==== Texto extraído

A proporção de votos que a lista tiver corresponderá ao número de parlamentares a que o partido tem direito - e serão eleitos os primeiros da lista, até que se complete o número de parlamentares correspondente aos votos obtidos. Por exemplo, se o PMDB tiver 20% dos votos a deputado federal num Estado com direito a 10 parlamentares, serão considerados deputados os dois primeiros nomes de sua lista escolhida pela convenção. Os deputados estaduais, os deputados federais e os vereadores não mais disputarão individualmente o voto e será o partido, em última instância, a definir quem será eleito.
Teoricamente, essa proposta acaba com o personalismo e valoriza não apenas o voto partidário, mas reafirma o conceito consagrado pelo STF de que o voto pertence ao partido, não ao candidato. Na prática, porém, tende a favorecer a burocracia partidária, que terá um enorme poder de excluir dissidências. Será praticamente impossível a um parlamentar que mantenha divergências internas com a cúpula partidária conseguir um lugar na lista que lhe permita voltar ao mandato, na medida em que sua votação individual deixa de contar a seu favor, mas passa a somar um "coletivo" de votos que vai favorecer os ungidos pelas direções partidárias guindados aos primeiros lugares da lista. No caso do PT, a vigência das listas fechadas tende a favorecer uma estrutura onde a burocracia partidária já tem enorme peso e a reduzir mais ainda a democracia interna.

========
==== Dados fornecidos

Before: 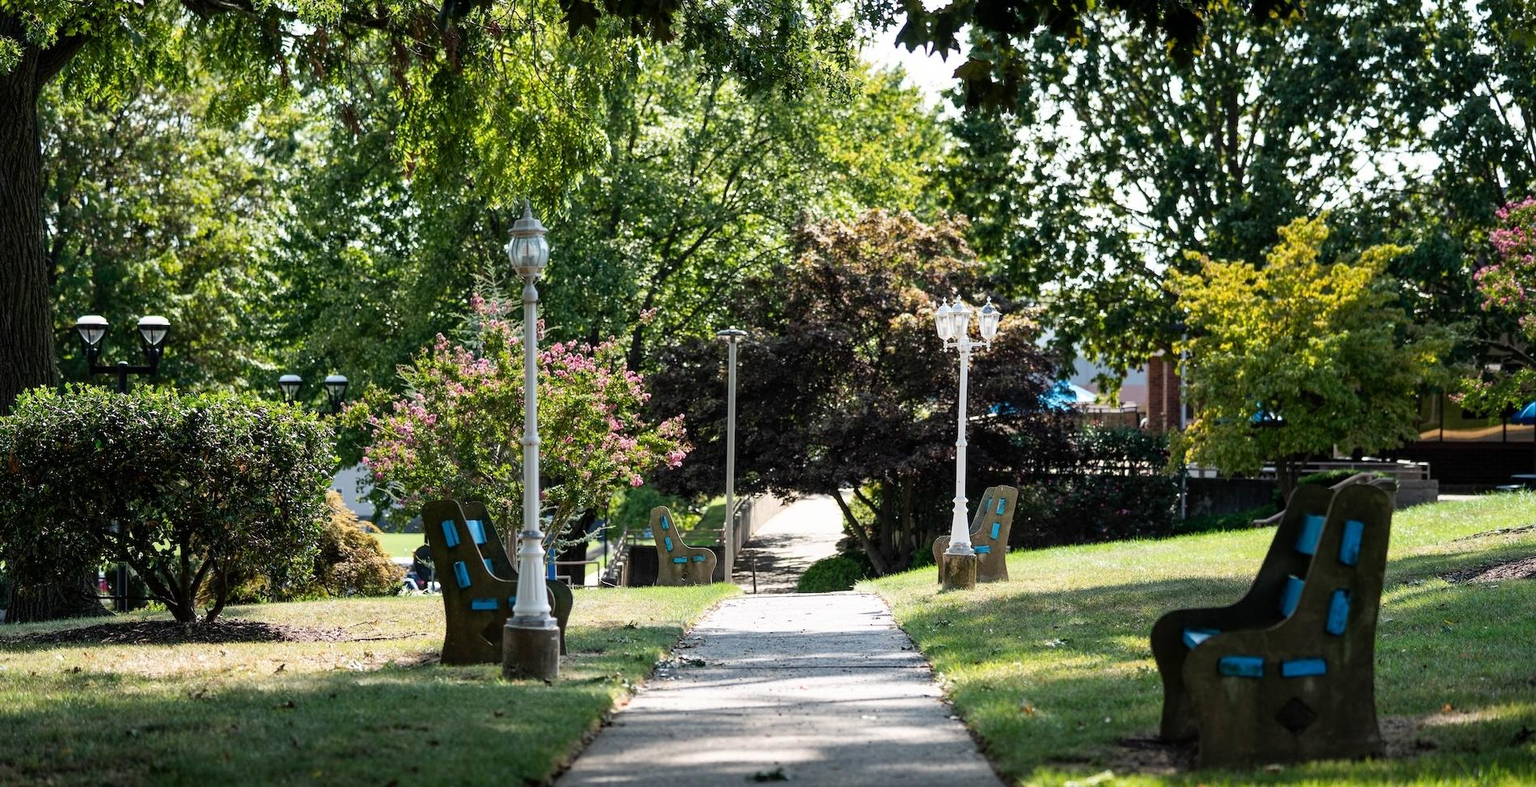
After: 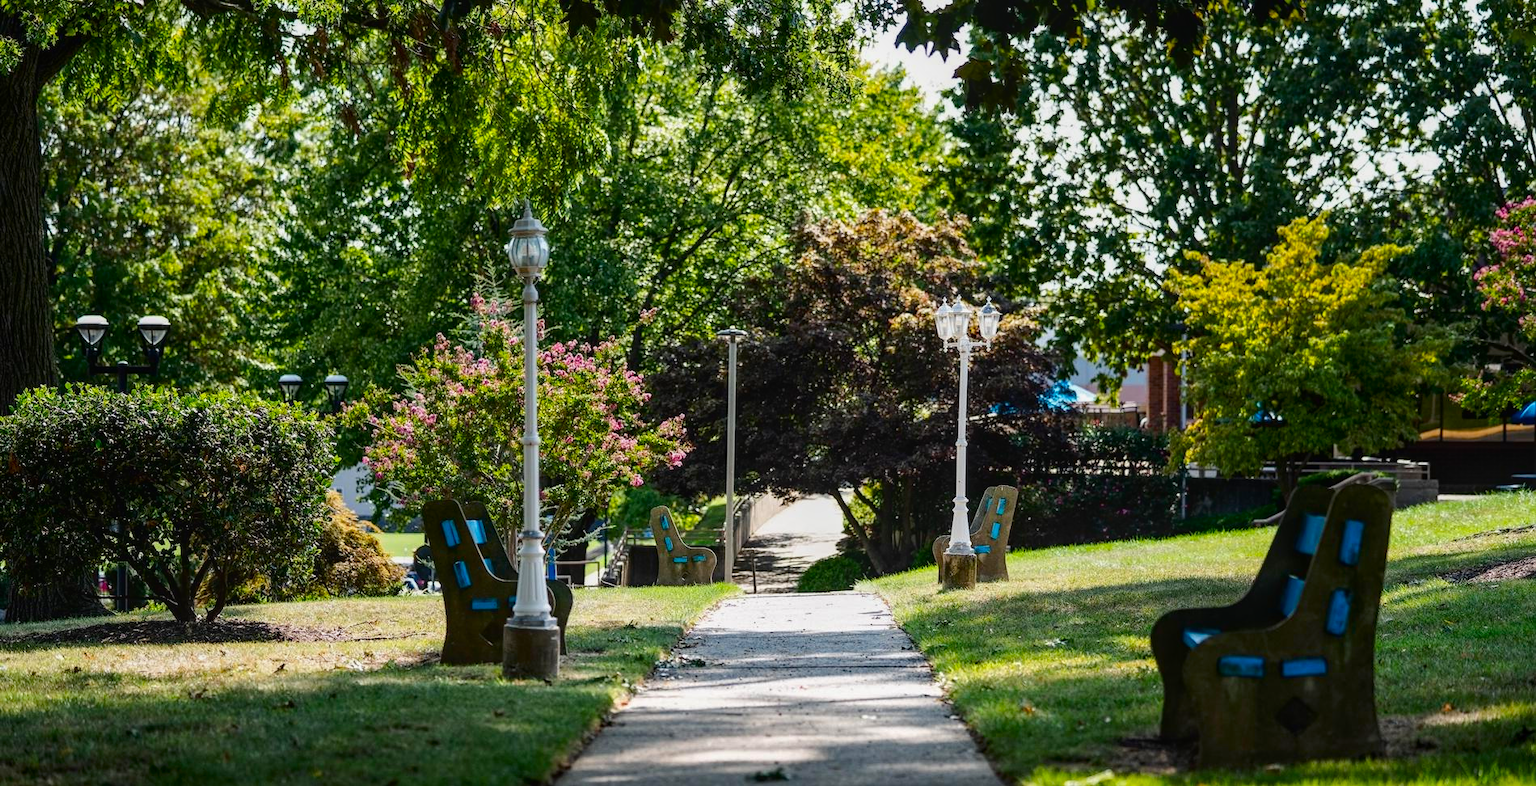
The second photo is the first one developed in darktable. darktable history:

========

### Conjunto de tarefas
**A)** Imprima, sem alterações, o trecho do texto sobre listas fechadas que começa nas palavras "Teoricamente, essa proposta" e termina depois de "a democracia interna.".
**B)** De acordo com o texto sobre listas fechadas, qual conceito consagrado pelo STF a proposta reafirma?

### Soluções dos problemas
**A)**
Teoricamente, essa proposta acaba com o personalismo e valoriza não apenas o voto partidário, mas reafirma o conceito consagrado pelo STF de que o voto pertence ao partido, não ao candidato. Na prática, porém, tende a favorecer a burocracia partidária, que terá um enorme poder de excluir dissidências. Será praticamente impossível a um parlamentar que mantenha divergências internas com a cúpula partidária conseguir um lugar na lista que lhe permita voltar ao mandato, na medida em que sua votação individual deixa de contar a seu favor, mas passa a somar um "coletivo" de votos que vai favorecer os ungidos pelas direções partidárias guindados aos primeiros lugares da lista. No caso do PT, a vigência das listas fechadas tende a favorecer uma estrutura onde a burocracia partidária já tem enorme peso e a reduzir mais ainda a democracia interna.

**B)** O de que o voto pertence ao partido, não ao candidato.